Hi Shawn! A beautiful, tranquil image with gorgeous colours, especially the soft glow in the vines, in addition to the Turneresque sky. Sadly, I can't help with your main question, but since you ask, can see a few tweaks in general.

Firstly, I'd have been tempted to put the sun a little further off centre, probably to the right by swinging left, as there is a little more cloud interest there.I

Secondly, I think you could make more of the glow in the vines, as the foreground is a little hard to discern (my monitor is bright, if anything).

Finally, the sky is dark in the very left corner. I know you've left a vignette, but I wonder if you've cropped, making it asymmetrical. (I could be quite wrong, as the sky may not have been even-toned.) I like vignettes, but usually even out lens vignetting, definitely so if I'm cropping, and add what I want at the very end. The vignette here I find somehow a bit distracting. Here's an edit trying to incorporate the tonal changes (minor cloning out distractions at the bottom).

Shawn Mahan's picture

Chris, thanks for the feedback. You have a good eye. I forgot to use lens correction and that leaves a pretty heavy vignette. I didn't crop side to side, but in the second picture I did crop up from the bottom a little.

I agree, vines are really dark. I was hoping I would get more pop using an HDR merge, but I think I like the original photo. I tried remerging the bracketed shots, but I think there is just too much ghosting in the picture.

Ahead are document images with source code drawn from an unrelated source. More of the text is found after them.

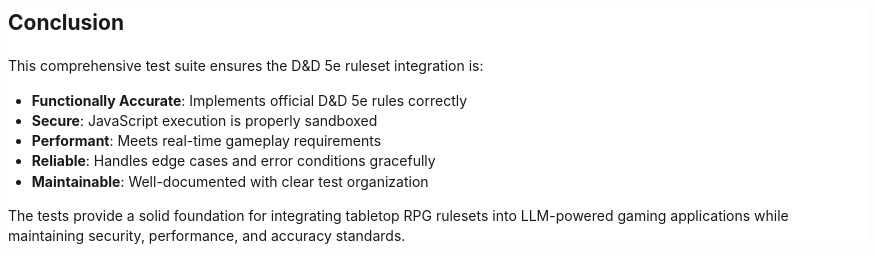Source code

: ## Conclusion

This comprehensive test suite ensures the D&D 5e ruleset integration is:
- **Functionally Accurate**: Implements official D&D 5e rules correctly
- **Secure**: JavaScript execution is properly sandboxed
- **Performant**: Meets real-time gameplay requirements
- **Reliable**: Handles edge cases and error conditions gracefully
- **Maintainable**: Well-documented with clear test organization

The tests provide a solid foundation for integrating tabletop RPG rulesets into LLM-powered gaming applications while maintaining security, performance, and accuracy standards.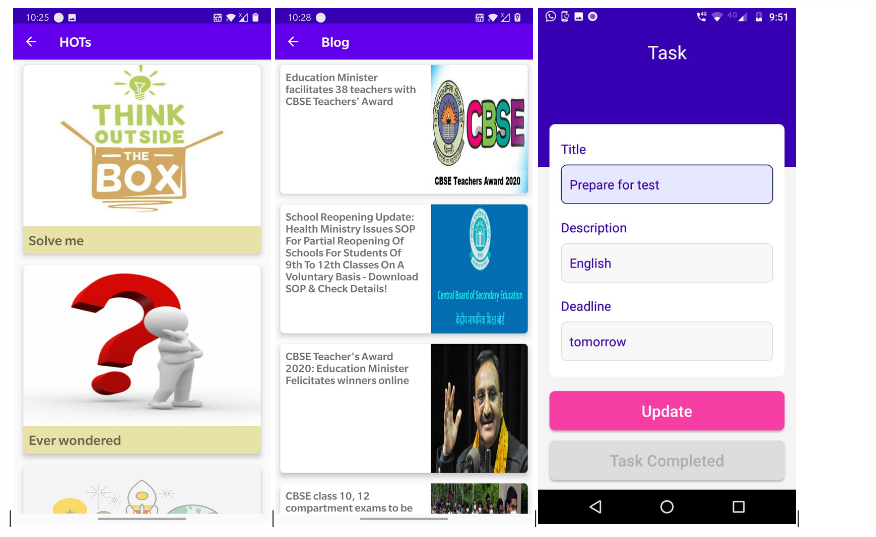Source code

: |<img src="screenshots/4.jpg" width="30%">|<img src="screenshots/5.jpg" width="30%">|<img src="screenshots/6.jpeg" width="30%">|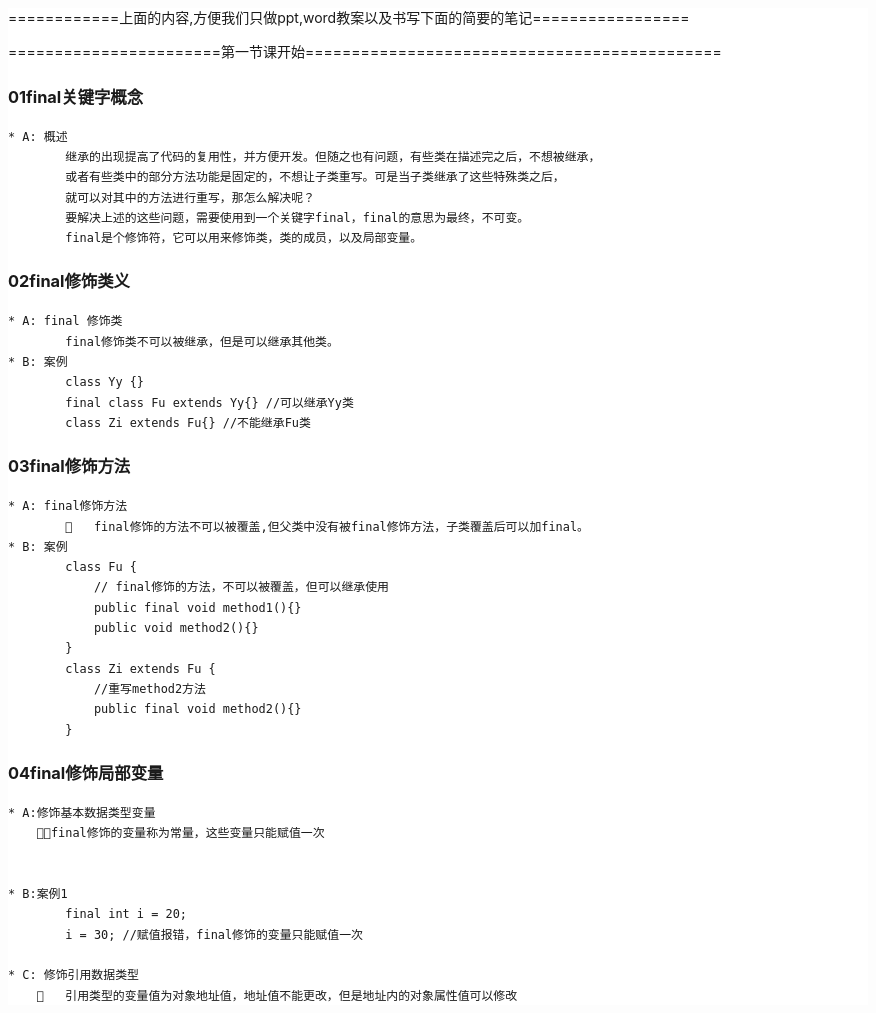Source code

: 
============上面的内容,方便我们只做ppt,word教案以及书写下面的简要的笔记=================



=======================第一节课开始=============================================


### 01final关键字概念
	* A: 概述
			继承的出现提高了代码的复用性，并方便开发。但随之也有问题，有些类在描述完之后，不想被继承，
			或者有些类中的部分方法功能是固定的，不想让子类重写。可是当子类继承了这些特殊类之后，
			就可以对其中的方法进行重写，那怎么解决呢？
			要解决上述的这些问题，需要使用到一个关键字final，final的意思为最终，不可变。
			final是个修饰符，它可以用来修饰类，类的成员，以及局部变量。



	
### 02final修饰类义
	* A: final 修饰类
			final修饰类不可以被继承，但是可以继承其他类。
	* B: 案例
			class Yy {}
			final class Fu extends Yy{} //可以继承Yy类
			class Zi extends Fu{} //不能继承Fu类

	
			
### 03final修饰方法
	* A: final修饰方法
				final修饰的方法不可以被覆盖,但父类中没有被final修饰方法，子类覆盖后可以加final。
	* B: 案例	
	 		class Fu {
				// final修饰的方法，不可以被覆盖，但可以继承使用
				public final void method1(){}
				public void method2(){}
			}
			class Zi extends Fu {
				//重写method2方法
				public final void method2(){}
			}




### 04final修饰局部变量
	* A:修饰基本数据类型变量
		final修饰的变量称为常量，这些变量只能赋值一次
		

	* B:案例1
			final int i = 20;
			i = 30; //赋值报错，final修饰的变量只能赋值一次
			
	* C: 修饰引用数据类型
			引用类型的变量值为对象地址值，地址值不能更改，但是地址内的对象属性值可以修改
	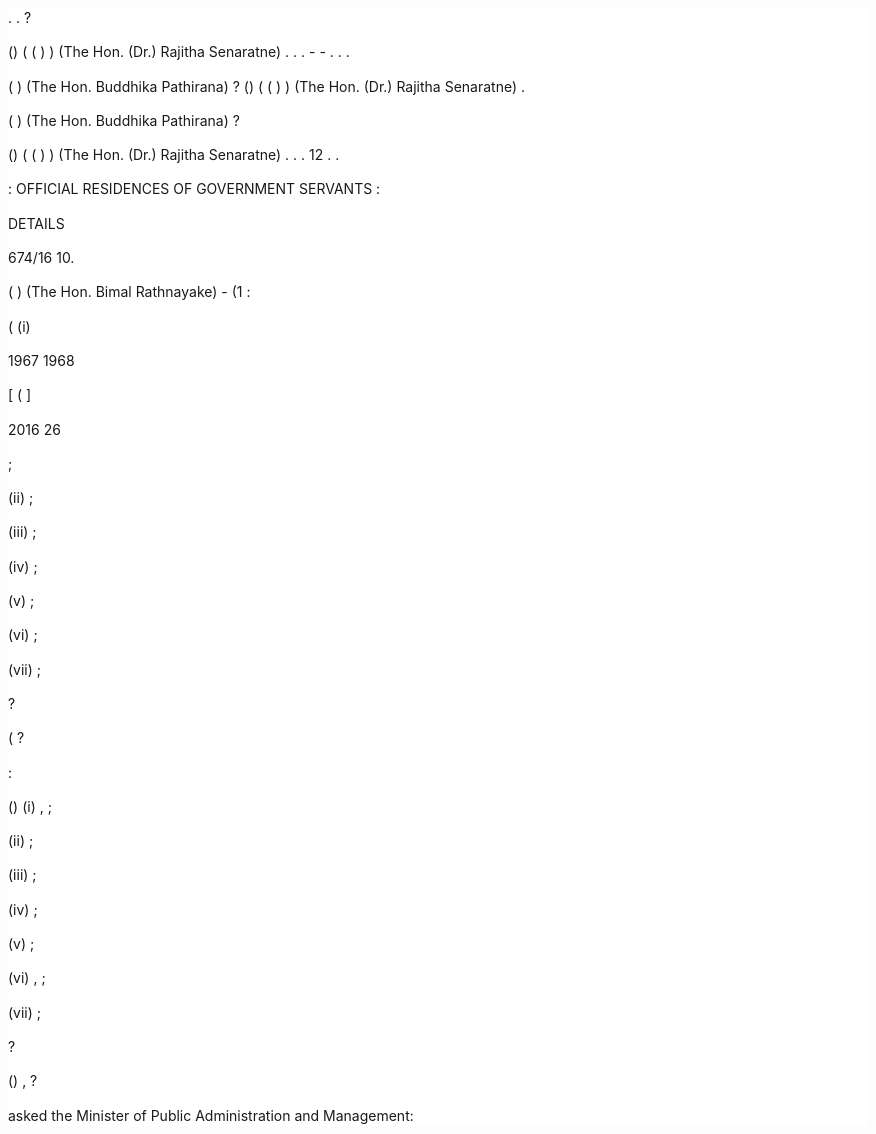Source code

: . . ?

() ( ( ) ) (The Hon. (Dr.) Rajitha Senaratne) . . . - - . . .

( ) (The Hon. Buddhika Pathirana) ? () ( ( ) ) (The Hon. (Dr.) Rajitha Senaratne) .

( ) (The Hon. Buddhika Pathirana) ?

() ( ( ) ) (The Hon. (Dr.) Rajitha Senaratne) . . . 12 . .

: OFFICIAL RESIDENCES OF GOVERNMENT SERVANTS :

DETAILS

674/16 10.

( ) (The Hon. Bimal Rathnayake) - (1 :

( (i)

1967 1968

[ ( ]

2016 26

;

(ii) ;

(iii) ;

(iv) ;

(v) ;

(vi) ;

(vii) ;

?

( ?

:

() (i) , ;

(ii) ;

(iii) ;

(iv) ;

(v) ;

(vi) , ;

(vii) ;

?

() , ?

asked the Minister of Public Administration and Management:
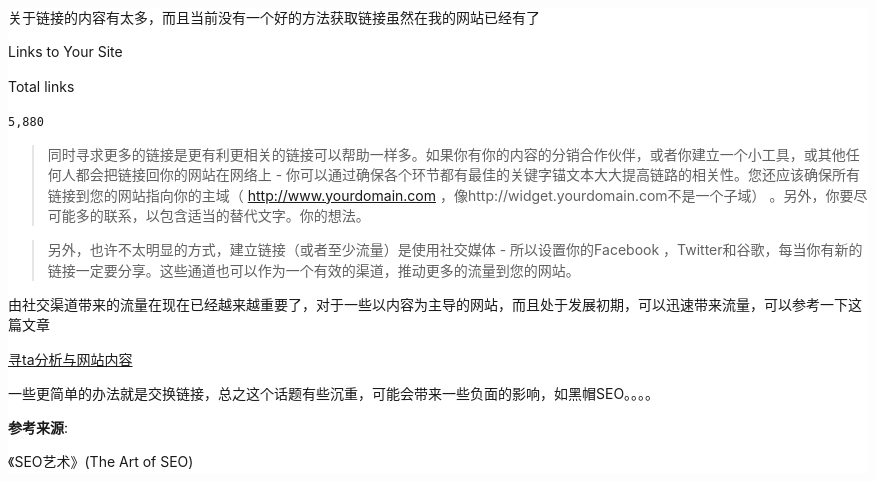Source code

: </div>

关于链接的内容有太多，而且当前没有一个好的方法获取链接虽然在我的网站已经有了

Links to Your Site

Total links

``5,880``


>同时寻求更多的链接是更有利更相关的链接可以帮助一样多。如果你有你的内容的分销合作伙伴，或者你建立一个小工具，或其他任何人都会把链接回你的网站在网络上 - 你可以通过确保各个环节都有最佳的关键字锚文本大大提高链路的相关性。您还应该确保所有链接到您的网站指向你的主域（ http://www.yourdomain.com ，像http://widget.yourdomain.com不是一个子域） 。另外，你要尽可能多的联系，以包含适当的替代文字。你的想法。

 > 另外，也许不太明显的方式，建立链接（或者至少流量）是使用社交媒体 - 所以设置你的Facebook ，Twitter和谷歌，每当你有新的链接一定要分享。这些通道也可以作为一个有效的渠道，推动更多的流量到您的网站。

由社交渠道带来的流量在现在已经越来越重要了，对于一些以内容为主导的网站，而且处于发展初期，可以迅速带来流量，可以参考一下这篇文章

[寻ta分析与网站内容](http://www.phodal.com/blog/xunta-analytics-and-website-content/)


一些更简单的办法就是交换链接，总之这个话题有些沉重，可能会带来一些负面的影响，如黑帽SEO。。。。

**参考来源**:

《SEO艺术》(The Art of SEO)

  [1]: /img/day4/search-engine-arch.jpg
  [1]: /img/day4/my-website-seo.jpg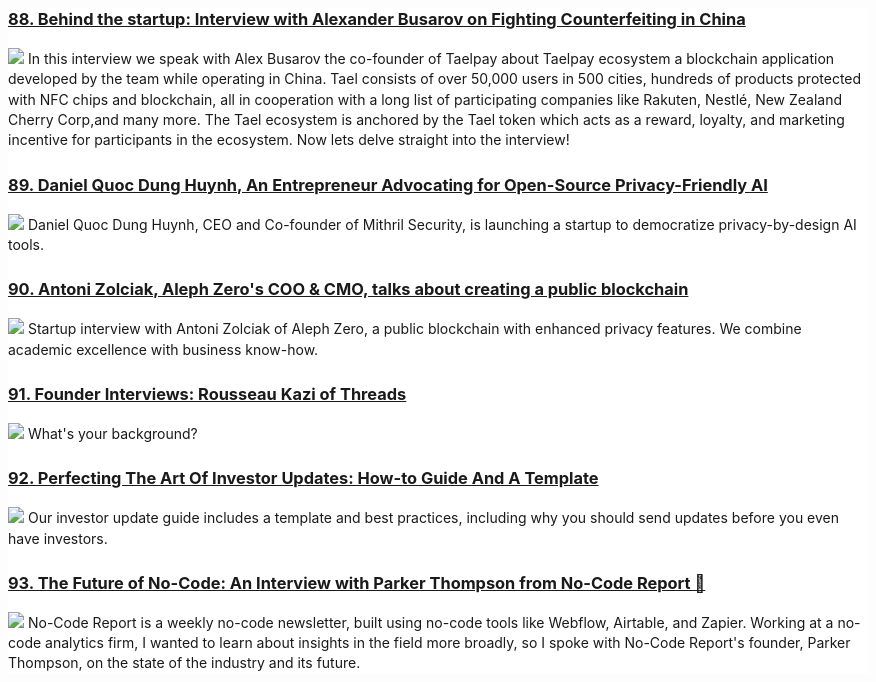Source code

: ### [88. Behind the startup: ​Interview with Alexander Busarov on Fighting Counterfeiting in China ](https://hackernoon.com/behind-the-startup-interview-with-alexander-busarov-on-fighting-counterfeiting-in-china-vk5132pa)
![](https://cdn.hackernoon.com/drafts/gz35f32xx.png)
In this interview we speak with Alex Busarov the co-founder of Taelpay about Taelpay ecosystem a blockchain application developed by the team while operating in China. Tael consists of over
 50,000 users in 500 cities, hundreds of products protected with NFC chips and
 blockchain, all in cooperation with a long list of participating companies like Rakuten,
 Nestlé, New Zealand Cherry Corp,and many more. The Tael ecosystem is anchored by
 the Tael token which acts as a reward, loyalty, and marketing incentive for
 participants in the ecosystem. Now lets delve straight into the interview! 

### [89. Daniel Quoc Dung Huynh, An Entrepreneur Advocating for Open-Source Privacy-Friendly AI](https://hackernoon.com/daniel-quoc-dung-huynh-an-entrepreneur-advocating-for-open-source-privacy-friendly-ai)
![](https://cdn.hackernoon.com/images/wu6tOrr4qtctlaPnTvTzOBlytk43-6a93saa.jpeg)
Daniel Quoc Dung Huynh, CEO and Co-founder of Mithril Security, is launching a startup to democratize privacy-by-design AI tools. 

### [90. Antoni Zolciak, Aleph Zero's COO & CMO, talks about creating a public blockchain](https://hackernoon.com/antoni-zolciak-aleph-zeros-coo-cmo-talks-about-creating-a-public-blockchain)
![](https://cdn.hackernoon.com/images/ec5ExNllSsMuJ8mpsiklMn85GGJ2-sn8w37dy.jpeg)
Startup interview with Antoni Zolciak of Aleph Zero, a public blockchain with enhanced privacy features. We combine academic excellence with business know-how.

### [91. Founder Interviews: Rousseau Kazi of Threads](https://hackernoon.com/founder-interviews-rousseau-kazi-of-threads-t8yt34ao)
![](https://cdn.hackernoon.com/drafts/uixx34tb.png)
What's your background?

### [92. Perfecting The Art Of Investor Updates: How-to Guide And A Template](https://hackernoon.com/perfecting-the-art-of-investor-updates-how-to-guide-and-a-template-66j35jj)
![](https://cdn.hackernoon.com/images/D7iB4iTOHyaFEVCL0l1uPlKRMsS2-si1h31kc.jpeg)
Our investor update guide includes a template and best practices, including why you should send updates before you even have investors.

### [93. The Future of No-Code: An Interview with Parker Thompson from No-Code Report 🚀](https://hackernoon.com/the-future-of-no-code-an-interview-with-parker-thompson-from-no-code-report-xtf3xta)
![](https://firebasestorage.googleapis.com/v0/b/hackernoon-app.appspot.com/o/images%2FnFGMPDaUJhN2rZiFEyVXNSMVezD3-xx74u4o.png?alt=media&token=08cd05f0-3126-48fd-ba87-2db086039342)
No-Code Report is a weekly no-code newsletter, built using no-code tools like Webflow, Airtable, and Zapier. Working at a no-code analytics firm, I wanted to learn about insights in the field more broadly, so I spoke with No-Code Report's founder, Parker Thompson, on the state of the industry and its future.
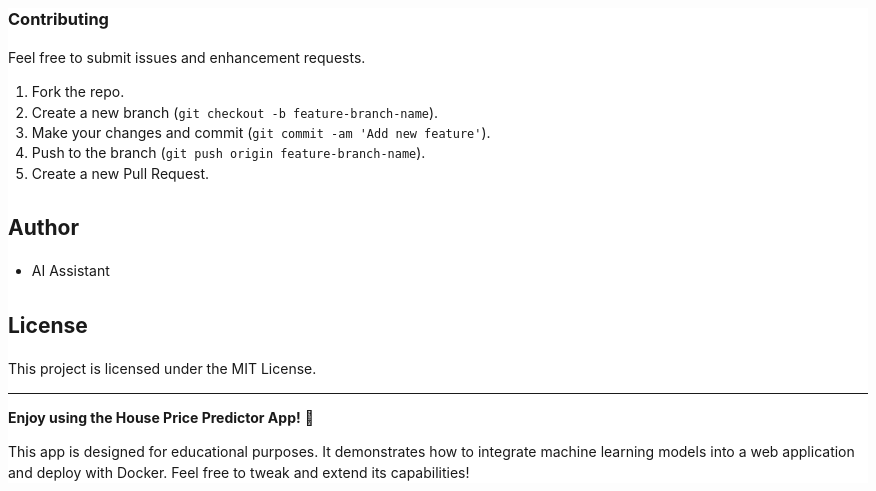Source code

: ### Contributing

Feel free to submit issues and enhancement requests.

1. Fork the repo.
2. Create a new branch (`git checkout -b feature-branch-name`).
3. Make your changes and commit (`git commit -am 'Add new feature'`).
4. Push to the branch (`git push origin feature-branch-name`).
5. Create a new Pull Request.

## Author

- AI Assistant

## License
 
This project is licensed under the MIT License.

---

**Enjoy using the House Price Predictor App!** 🎉

This app is designed for educational purposes. It demonstrates how to integrate machine learning models into a web application and deploy with Docker. Feel free to tweak and extend its capabilities!

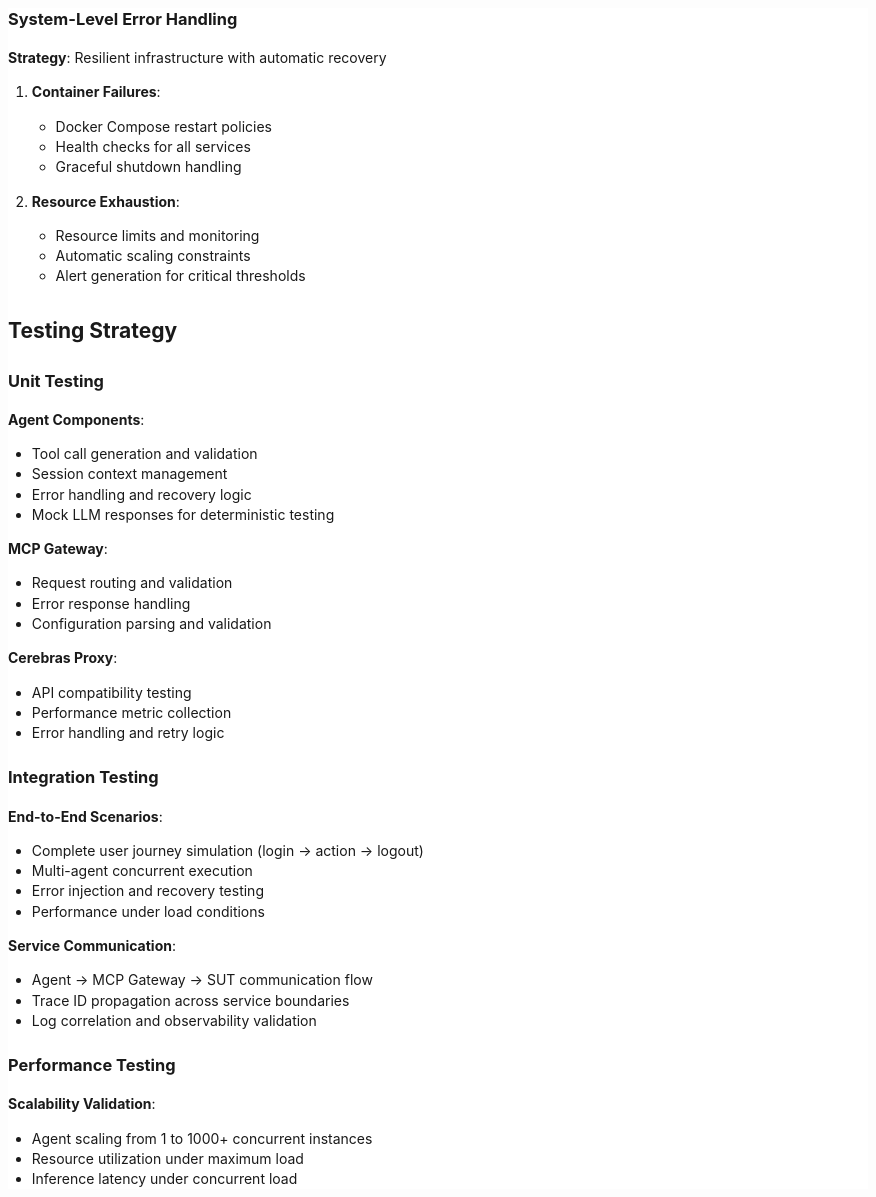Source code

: ### System-Level Error Handling

**Strategy**: Resilient infrastructure with automatic recovery

1. **Container Failures**:
   - Docker Compose restart policies
   - Health checks for all services
   - Graceful shutdown handling

2. **Resource Exhaustion**:
   - Resource limits and monitoring
   - Automatic scaling constraints
   - Alert generation for critical thresholds

## Testing Strategy

### Unit Testing

**Agent Components**:
- Tool call generation and validation
- Session context management
- Error handling and recovery logic
- Mock LLM responses for deterministic testing

**MCP Gateway**:
- Request routing and validation
- Error response handling
- Configuration parsing and validation

**Cerebras Proxy**:
- API compatibility testing
- Performance metric collection
- Error handling and retry logic

### Integration Testing

**End-to-End Scenarios**:
- Complete user journey simulation (login → action → logout)
- Multi-agent concurrent execution
- Error injection and recovery testing
- Performance under load conditions

**Service Communication**:
- Agent → MCP Gateway → SUT communication flow
- Trace ID propagation across service boundaries
- Log correlation and observability validation

### Performance Testing

**Scalability Validation**:
- Agent scaling from 1 to 1000+ concurrent instances
- Resource utilization under maximum load
- Inference latency under concurrent load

When I framed the picture, I was hoping the house on the left would be more prevalent. I have just left it in the shadows on the re-edit. I might have gone a bit too far on the vines though.

Chris Jablonski's picture

The tricky part is maintaining a realistic-looking tonal gradient between foreground & horizon, considering where the light is coming from. To my eye, the scene now has less of that evening feel, and there is an odd-looking transition to darkness just below the horizon, with a halo just above the distant ridge. The overall feel of the image is better, though, Shawn. Tricky stuff! And all a matter of taste, anyway.

On reflection, that top left corner is the furthest bit of sky from the sun, which is significant with your wide-angle lens, so it probably was darker. I'd still even it a bit, till it looks right to my eye. I'm not a purist in this, as people will judge the image simply on what they see.

I'd leave the significant barrel distortion uncorrected. It marginally improves the composition, "scooping" the eye into the centre, for me.

I'm saying all this because the image is worth it, and worth finessing, Shawn! It's not as if I think you've done a bad job. Quite the contrary. Your posts are interesting.

Shawn Mahan's picture

Chris, I always appreciate you detailed critiques. I actually think the upper left is darker because of the cloud cover that is more prevalent on the right. The sun is reflecting off of them, but id make it distracting.